What is the molarity of a glucose solution with a freezing point of -10.3°C and a density of 1.50 g/mL?

To calculate the molarity of the glucose solution, we’ll follow these steps:

• First, we need to determine the depression in freezing point (Tf).
• Using the formula: Tf = Kf * m, where Kf for water is approximately 1.86 °C kg/mol.
• Since the given freezing point is -10.3°C, the freezing point depression from 0°C would be: Tf = 0 – (-10.3) = 10.3°C.
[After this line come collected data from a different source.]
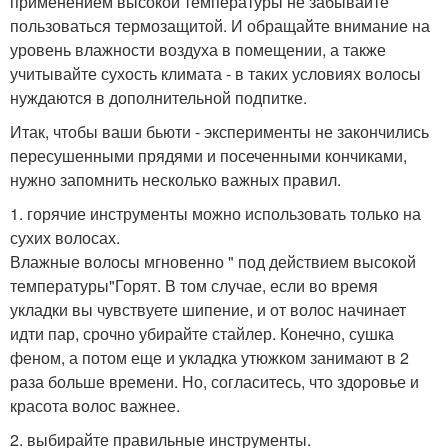
применением высокой температуры не забывайте
пользоваться термозащитой. И обращайте внимание на
уровень влажности воздуха в помещении, а также
учитывайте сухость климата - в таких условиях волосы
нуждаются в дополнительной подпитке.
Итак, чтобы ваши бьюти - эксперименты не закончились
пересушенными прядями и посеченными кончиками,
нужно запомнить несколько важных правил.
1. горячие инструменты можно использовать только на
сухих волосах.
Влажные волосы мгновенно " под действием высокой
температуры"Горят. В том случае, если во время
укладки вы чувствуете шипение, и от волос начинает
идти пар, срочно убирайте стайлер. Конечно, сушка
феном, а потом еще и укладка утюжком занимают в 2
раза больше времени. Но, согласитесь, что здоровье и
красота волос важнее.
2. выбирайте правильные инструменты.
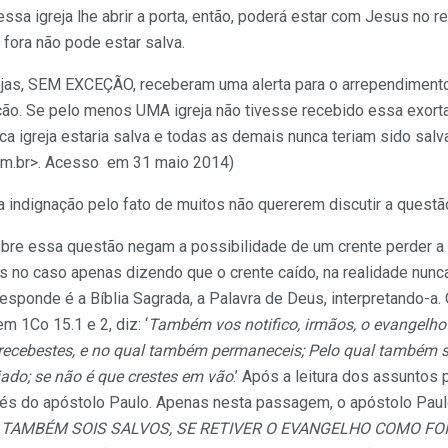
essa igreja lhe abrir a porta, então, poderá estar com Jesus no r
fora não pode estar salva.
jas, SEM EXCEÇÃO, receberam uma alerta para o arrependimento
ção. Se pelo menos UMA igreja não tivesse recebido essa exort
a igreja estaria salva e todas as demais nunca teriam sido salva
om.br>. Acesso em 31 maio 2014)
ra indignação pelo fato de muitos não quererem discutir a questã
obre essa questão negam a possibilidade de um crente perder a 
s no caso apenas dizendo que o crente caído, na realidade nunc
esponde é a Bíblia Sagrada, a Palavra de Deus, interpretando-a.
m 1Co 15.1 e 2, diz: ‘
Também vos notifico, irmãos, o evangelho
ecebestes, e no qual também permaneceis; Pelo qual também soi
iado; se não é que crestes em vão
.’ Após a leitura dos assuntos
vés do apóstolo Paulo. Apenas nesta passagem, o apóstolo Pau
 TAMBÉM SOIS SALVOS, SE RETIVER O EVANGELHO COMO FO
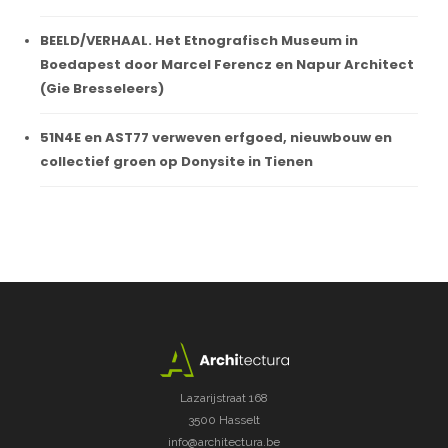
BEELD/VERHAAL. Het Etnografisch Museum in
Boedapest door Marcel Ferencz en Napur Architect
(Gie Bresseleers)
51N4E en AST77 verweven erfgoed, nieuwbouw en
collectief groen op Donysite in Tienen
Lazarijstraat 168
3500 Hasselt
info@architectura.be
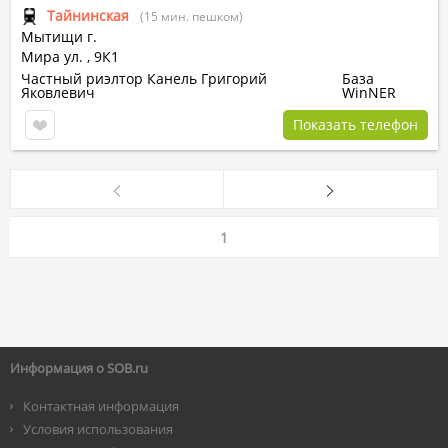
Тайнинская
(15 мин. пешком)
Мытищи г.
Мира ул.
,
9К1
Частный риэлтор Канель Григорий
База
Яковлевич
WinNER
Показать телефон
1
Информация о SOB.ru
Контактная информация
Условия использования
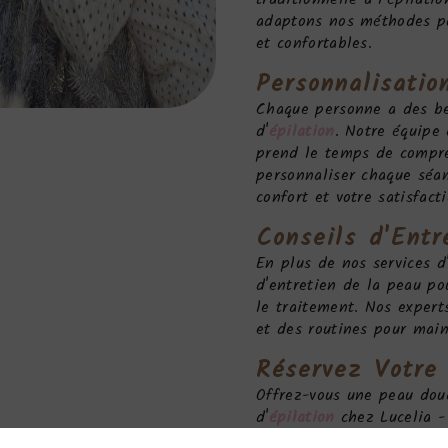
adaptons nos méthodes po
et confortables.
Personnalisatio
Chaque personne a des be
d'
épilation
. Notre équipe 
prend le temps de compre
personnaliser chaque séan
confort et votre satisfacti
Conseils d'Entr
En plus de nos services d
d'entretien de la peau po
le traitement. Nos exper
et des routines pour mai
Réservez Votre
Offrez-vous une peau douc
d'
épilation
chez Lucelia -
Réservez dès maintenant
Now, we can rearrange the formula to find the molality (m):

m = Tf / Kf = 10.3°C / 1.86 °C kg/mol ≈ 5.53 mol/kg

Next, we need to calculate the molarity (M) of the solution. Since we know the density (1.50 g/mL), we can convert this to kg/L:

Density = 1.50 g/mL = 1500 g/L = 1.50 kg/L

Now, we can find the mass of solvent in 1 liter of solution:

Assuming we have 1 liter of solution, which weighs 1.50 kg. We can calculate the mass of glucose:

• The mass of the solvent (water) can be found by subtracting the mass of glucose that contributes to the molality.
• Let’s denote the mass of glucose (in grams) in the solution as x grams.
• The moles of glucose is x g / 180 g/mol.

From the definition of molality, we can find an equation:

m = (x / 180) / (1.50 – (x / 1000))

But since we have 5.53 mol/kg as the molality, we set that equal to our equation and solve for x:

5.53 = (x / 180) / (1.50 – (x / 1000))

Rearranging this gets complicated, but you can iterate to find that x (the mass of glucose) is approximately 175 grams. Therefore:

The molarity (M) = moles of solute / volume of solution (in liters) = (175 g / 180 g/mol) / 1 L = 0.9722 mol/L (approximately 0.97 M).

So, the molarity of the glucose solution is around 0.97 M.